John Fahey — The New Possibility
Mostly recorded in the late 1960s, these versions of Christmas carols arranged for solo guitar are unadorned, pristine, and meditative. That sense of meditation has a flipside, however — the two “Fantasy” pieces on A New Possibility find the recognizable spinning off into instrumental flights and experimentation.
Julian Koster — The Singing Saw at Christmastime
This album finds Julian Koster, bandleader of The Music Tapes and onetime member of Neutral Milk Hotel, performing a dozen songs on the musical saw. The resulting album is both endearing and neatly surreal, sounding like some lost broadcast from a history that never was, that odd place where Rankin-Bass meets Jeunet and Caro.
David Bazan — Christmas singles
The music made by David Bazan over the past decade has found him wrestling with questions of religious faith (and, more recently, its absence). One constant, however, has been his tradition of releasing a Christmas-themed 7” on Seattle’s Suicide Squeeze Records. Songs have ranged from the traditional (“God Rest Ye Merry Gentlemen”) to the more modern (“Happy Xmas (War is Over)”), sung and played in Bazan’s stark, haunted manner — and sometimes turned on their head.

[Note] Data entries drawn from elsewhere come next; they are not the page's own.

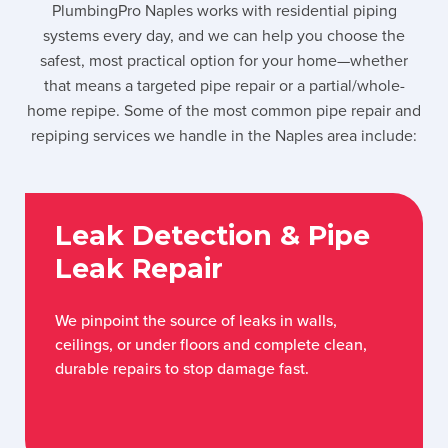
PlumbingPro Naples works with residential piping
systems every day, and we can help you choose the
safest, most practical option for your home—whether
that means a targeted pipe repair or a partial/whole-
home repipe. Some of the most common pipe repair and
repiping services we handle in the Naples area include:
Leak Detection & Pipe
Leak Repair
We pinpoint the source of leaks in walls,
ceilings, or under floors and complete clean,
durable repairs to stop damage fast.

X — Merry Xmas From X Were one to assemble a list of bands likely to release a holiday-themed song or album, the longstanding Los Angeles punk quartet X would probably not be on it. And yet, this 2009 single, featuring versions of “Jingle Bells” and “Santa Claus is Coming to Town,” is solid and catchy, and earns points for the gleeful inevitability of the title.
The Ventures — The Ventures’ Christmas Album
Originally released in 1965, this album features the likes of “Blue Christmas,” “Sleigh Ride,” and “Silver Bells” arranged for an instrumental quartet and played enthusiastically and dynamically. Crisp enough to sound fresh, and yet classic in its scope, it’s an album seemingly designed to bridge numerous musical divides. The fact that it features one of the few tolerable versions of “Jingle Bell Rock” to be set to tape doesn’t hurt, either.
Various Artists — The My Pal God Holiday Record and The My Pal God Holiday Record Vol.2
A decade ago, the independent label My Pal God released a pair of compilations in which punk and indie bands took a stab at holiday numbers contemporary and traditional, and offered up a few of their own. Vol.1 features a few more covers, though Vol.2 does close with Drums and Tuba offering up a surreal, ultimately triumphant version of “Auld Lang Syne.” And Crucial Youth’s rewrite of Iron Cross’s “Crucified” as “X-Mastime for the Skins” may be the sole Christmas song suitable for a circle pit.